→ Work order 1
Collect every line in the records below that contains the string "want".

(Beginning of Text under study)

Tips for Passing the Service Cloud Specialist Superbadge

Was this badge FUN or what?! I learned so much doing it. I feel I can very confidently now teach people about Service Cloud productivity in Lightning – and now also have some practical experience in setting up Omnichannel!

So here’s some advice on how to get through this most super of Salesforce badges – it’s great for:

  • functional people looking to brush up on their Service Cloud skills
  • developers who would like to know more about how Salesforce can be used in the front end
  • Anyone studying for their Service Cloud consultant certification

As with any Superbadge on Trailhead, you’ll do better if you work through the instructions step by step rather than going by the errors you get from Check Challenge. You also increase the likelihood of achieving First Ascent – meaning you got every step right the first time!

Items you’ll be checked on include:

  • Support processes
  • Page layouts (Classic AND Lightning)
  • Assignment rules
  • Escalation rules
  • Entitlement management
  • Omnichannel
  • Email-to-Case
  • Knowledge
  • Process Builder
  • Macros
  • Quick Text
  • Reports and Dashboards

If it’s been a while since you did them, it’s SO worth going over the pre-requisite badges again before you start. If you did them recently, try not to leave it too long to attempt this superbadge. They’re such a useful way to remember what needs to be done before you start.

fun fun fun

Initial Setup

  • Think back to the pre-requisite badges – there’s something you have to enable before allowing emails to be sent from a Case
  • Case organizers – think about the language. How would you enable people to select cases from an organised list?
  • Remember you can only have one assignment rule per object and the instructions specify two routes.
  • Intermediate case users can access both lists of cases
  • The instructions for configuring these rules are given directly to you – don’t skim read the paragraphs because the odd word will tell you how to configure what’s needed. E.g. “hours of inactivity” vs “hours of being created”.
  • Clone the Case Layout page layout – you’ll need the Feed View for it later
  • Don’t be tempted to get rid of any existing Case Status values
  • Think carefully about the language – it talks about pushing cases UP and pushing cases TO. These are instructions on the types of rules you need to make.

Support Level Management

This is where you start building out the ability to manage support levels. For example, Basic vs Premier support. These have different SLA milestones an agent has to hit – it’s the same in this section. You’ll need to enable this whole feature before you start – I won’t give away what it’s called!

  • The names you need are given in bold
  • Think about the number of times you need to reuse a milestone – the business rules are not the same for each occasion
  • Make sure your profile can see the specific fields on the Case that deal with the SLA management process
  • You can track progress through the process through a standard Lightning component which needs to go onto the record page

Email and Case Routing

I recommend that when you’ve finished this superbadge, TURN THIS OFF unless you want to be inundated with auto-response emails!

(End of Text under study)
(Beginning of Data to examine)

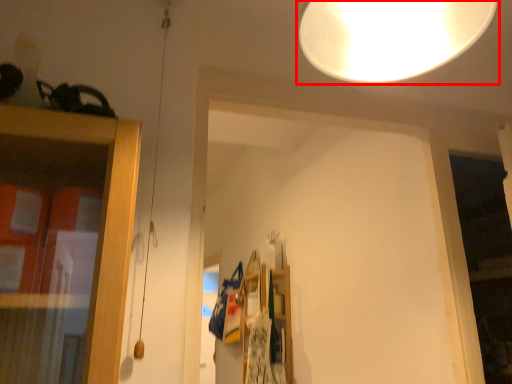
Question: From the image's perspective, what is the correct spatial relationship of lamp (annotated by the red box) in relation to shelf?

Choices:
 (A) above
 (B) below

Answer: (A)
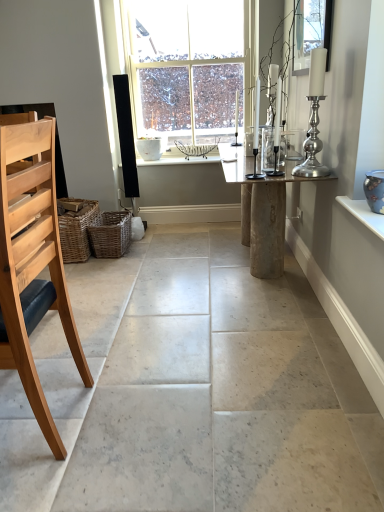
Locate an element on the screen. free location to the left of rustic wood table at center is located at coordinates (163, 269).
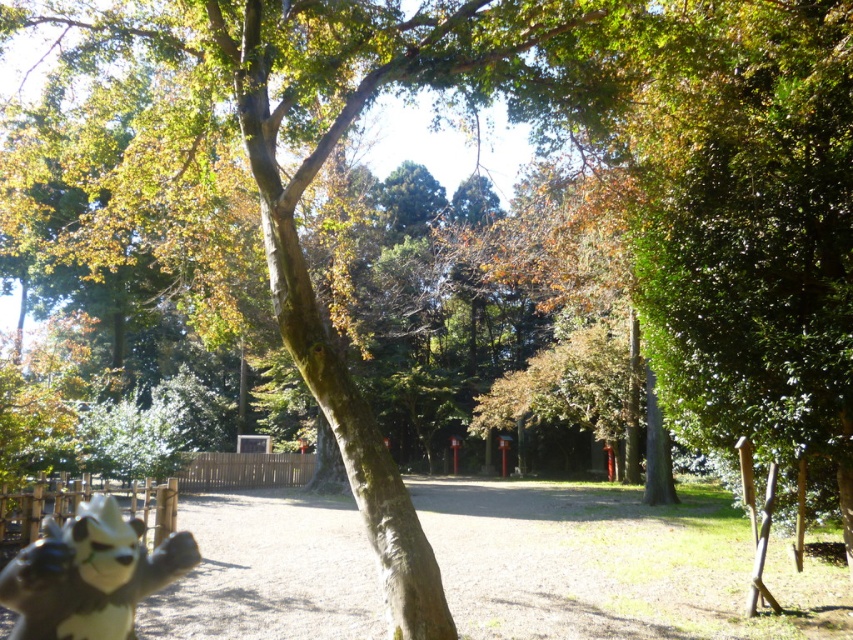
Does point (270, 572) come closer to viewer compared to point (16, 621)?

That is False.

Who is more forward, (607, 541) or (51, 570)?

Point (51, 570) is more forward.

Is point (212, 625) positioned behind point (62, 566)?

Yes, point (212, 625) is behind point (62, 566).

Locate an element on the screen. dirt ground at center is located at coordinates (613, 564).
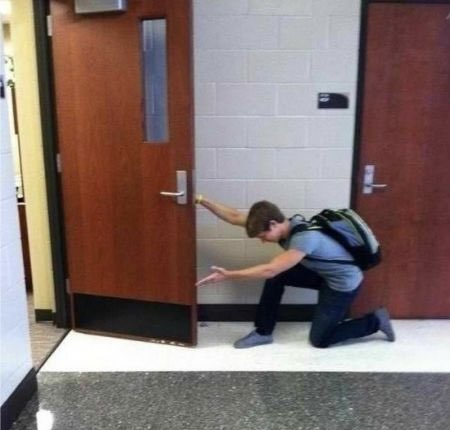
The height and width of the screenshot is (430, 450). I want to click on white part of floor, so click(296, 354).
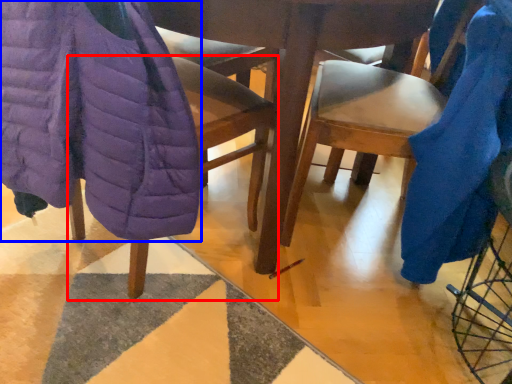
Question: Which object appears farthest to the camera in this image, chair (highlighted by a red box) or blanket (highlighted by a blue box)?

Choices:
 (A) chair
 (B) blanket

Answer: (A)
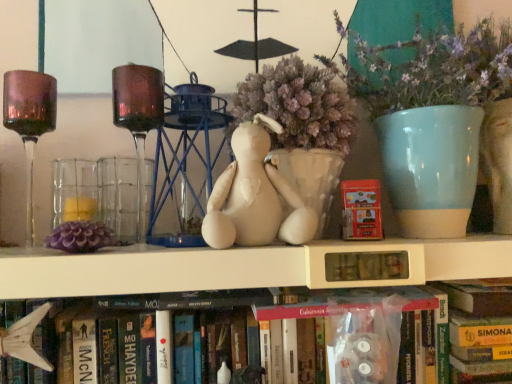
Question: Considering the relative positions of white fabric stuffed animal at center and matte red paperback book at center in the image provided, is white fabric stuffed animal at center in front of matte red paperback book at center?

Choices:
 (A) no
 (B) yes

Answer: (B)

Question: From the image's perspective, is white fabric stuffed animal at center on matte red paperback book at center?

Choices:
 (A) yes
 (B) no

Answer: (A)

Question: Is white fabric stuffed animal at center smaller than matte red paperback book at center?

Choices:
 (A) yes
 (B) no

Answer: (B)

Question: Is there a large distance between white fabric stuffed animal at center and matte red paperback book at center?

Choices:
 (A) no
 (B) yes

Answer: (A)

Question: Is white fabric stuffed animal at center turned away from matte red paperback book at center?

Choices:
 (A) yes
 (B) no

Answer: (B)

Question: In terms of width, does hardcover book at lower center, the first book in the right-to-left sequence, look wider or thinner when compared to white matte shelf at center?

Choices:
 (A) wide
 (B) thin

Answer: (B)

Question: In the image, is hardcover book at lower center, the 2th book from the left, positioned in front of or behind white matte shelf at center?

Choices:
 (A) front
 (B) behind

Answer: (B)

Question: From their relative heights in the image, would you say hardcover book at lower center, the 2th book from the left, is taller or shorter than white matte shelf at center?

Choices:
 (A) tall
 (B) short

Answer: (A)

Question: Does point (490, 375) appear closer or farther from the camera than point (419, 263)?

Choices:
 (A) farther
 (B) closer

Answer: (A)

Question: Is point (13, 97) closer or farther from the camera than point (268, 220)?

Choices:
 (A) closer
 (B) farther

Answer: (B)

Question: From the image's perspective, relative to white fabric stuffed animal at center, is amber glass wine glass at left above or below?

Choices:
 (A) above
 (B) below

Answer: (A)

Question: Considering their positions, is amber glass wine glass at left located in front of or behind white fabric stuffed animal at center?

Choices:
 (A) front
 (B) behind

Answer: (B)

Question: In terms of width, does amber glass wine glass at left look wider or thinner when compared to white fabric stuffed animal at center?

Choices:
 (A) thin
 (B) wide

Answer: (A)

Question: Is white matte shelf at center bigger or smaller than matte red paperback book at center?

Choices:
 (A) big
 (B) small

Answer: (A)

Question: Is white matte shelf at center in front of or behind matte red paperback book at center in the image?

Choices:
 (A) front
 (B) behind

Answer: (A)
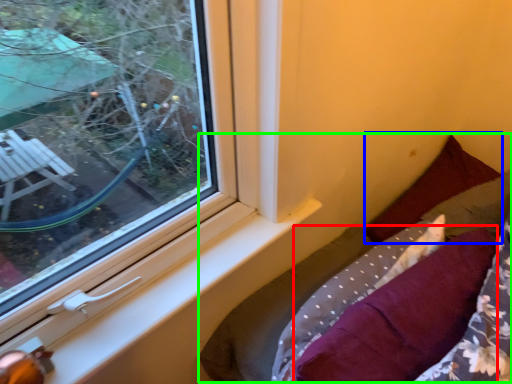
Question: Considering the real-world distances, which object is farthest from pillow (highlighted by a red box)? pillow (highlighted by a blue box) or bed (highlighted by a green box)?

Choices:
 (A) pillow
 (B) bed

Answer: (A)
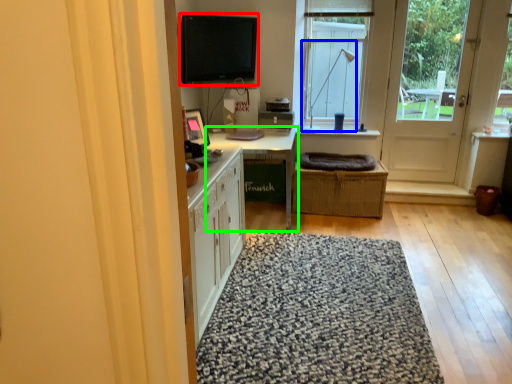
Question: Considering the real-world distances, which object is farthest from computer monitor (highlighted by a red box)? lamp (highlighted by a blue box) or table (highlighted by a green box)?

Choices:
 (A) lamp
 (B) table

Answer: (A)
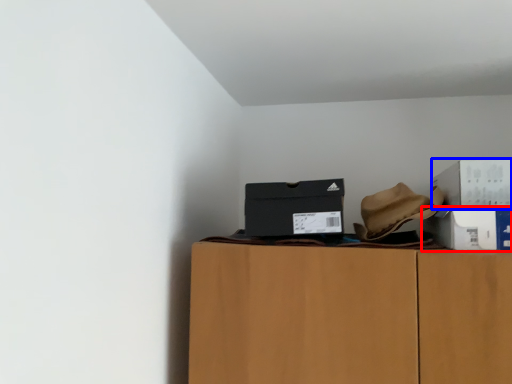
Question: Which of the following is the farthest to the observer, box (highlighted by a red box) or box (highlighted by a blue box)?

Choices:
 (A) box
 (B) box

Answer: (A)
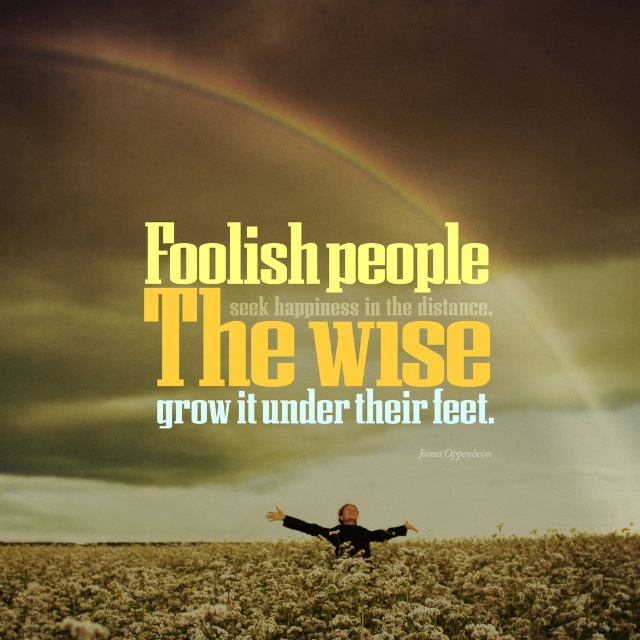
I want to click on smooth black arm at center, so click(388, 532).

Does smooth black arm at center have a smaller size compared to black matte arm at lower center?

Actually, smooth black arm at center might be larger than black matte arm at lower center.

Find the location of a particular element. The width and height of the screenshot is (640, 640). smooth black arm at center is located at coordinates (388, 532).

Where is `smooth black arm at center`? The width and height of the screenshot is (640, 640). smooth black arm at center is located at coordinates (388, 532).

Is white fluffy flowers at lower center behind black matte arm at lower center?

That is False.

Who is positioned more to the right, white fluffy flowers at lower center or black matte arm at lower center?

white fluffy flowers at lower center

Does point (145, 552) lie in front of point (284, 516)?

No.

Identify the location of white fluffy flowers at lower center. The image size is (640, 640). (326, 588).

Who is positioned more to the left, white fluffy flowers at lower center or smooth black arm at center?

From the viewer's perspective, white fluffy flowers at lower center appears more on the left side.

From the picture: Does white fluffy flowers at lower center have a larger size compared to smooth black arm at center?

Correct, white fluffy flowers at lower center is larger in size than smooth black arm at center.

Is point (499, 636) farther from viewer compared to point (369, 534)?

No, (499, 636) is closer to viewer.

This screenshot has height=640, width=640. I want to click on white fluffy flowers at lower center, so click(x=326, y=588).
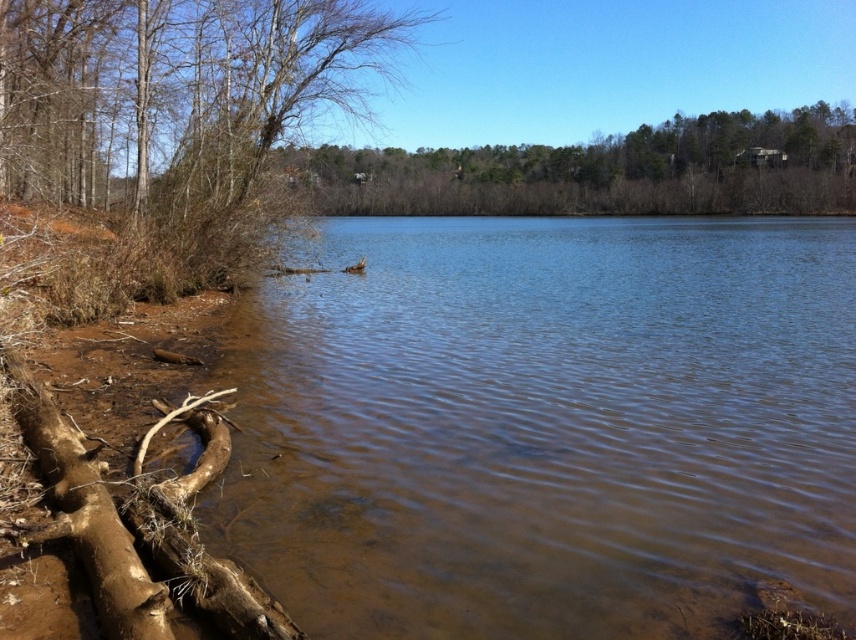
Question: Which object is positioned closest to the brown sediment water at lower left?

Choices:
 (A) brown bark tree at left
 (B) brown rough wood at lower left

Answer: (A)

Question: Which of the following is the farthest from the observer?

Choices:
 (A) (4, 365)
 (B) (155, 237)

Answer: (B)

Question: Estimate the real-world distances between objects in this image. Which object is farther from the brown sediment water at lower left?

Choices:
 (A) brown rough wood at lower left
 (B) brown bark tree at left

Answer: (A)

Question: Can you confirm if brown bark tree at left is positioned above brown rough wood at lower left?

Choices:
 (A) yes
 (B) no

Answer: (A)

Question: Is brown sediment water at lower left further to the viewer compared to brown bark tree at left?

Choices:
 (A) yes
 (B) no

Answer: (B)

Question: Can you confirm if brown sediment water at lower left is thinner than brown rough wood at lower left?

Choices:
 (A) yes
 (B) no

Answer: (B)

(End of Data to examine)

→ Work order 2
Write the next part of the Service Cloud Specialist Superbadge tips above, continuing from their final sentence.

→ Answer 1
The height and width of the screenshot is (430, 450). I want to click on white part of floor, so click(296, 354).
I want to click on smooth black arm at center, so click(388, 532).
This screenshot has height=640, width=640. I want to click on white fluffy flowers at lower center, so click(x=326, y=588).

→ Answer 2
  • Email to Case would already be on if you’ve followed the instructions carefully – now it’s a “case” (ahem) of establishing a routing address and making sure it doesn’t need a firewall agent to work.
  • Test it first by using real email addresses before you hit that button!
  • The next requirement is to enable a specific feature that enables the pushing of cases to a user based on availability. Still not sure what I’m talking about? Sounds like you need this in your life.
  • The instructions mention that agents should be able to decline requests. Don’t forget to add the decline reason to the configuration
  • Adding statuses to Profiles is key for ensuring this all works and can be tested
  • Your queues need to be linked to your routing configurations respectively
  • When it works – it plays a sound to tell you that a case has been assigned to you. I’ve always thought this was pretty cool.

Knowledge

  • Activate your knowledge groups and sub-groups. You may find it easier to set this up using the “Set Up Knowledge” setup flow
  • Create your article (I found that my custom fields were already there, which helped)
  • You’ll need to make changes to your Case Lightning page and actual record page to complete this part – this might also help

Automations

  • The first requirement smacked of full automation – bear in mind to stay “modern” in your approach
  • I had to put {!recipient.name} in my email template for it to work – it fusses over fields
  • I started the whole of the following steps in this section with the objective of creating a macro. Luckily, the macros module was very fresh in my mind. It’s awesome once it’s all working.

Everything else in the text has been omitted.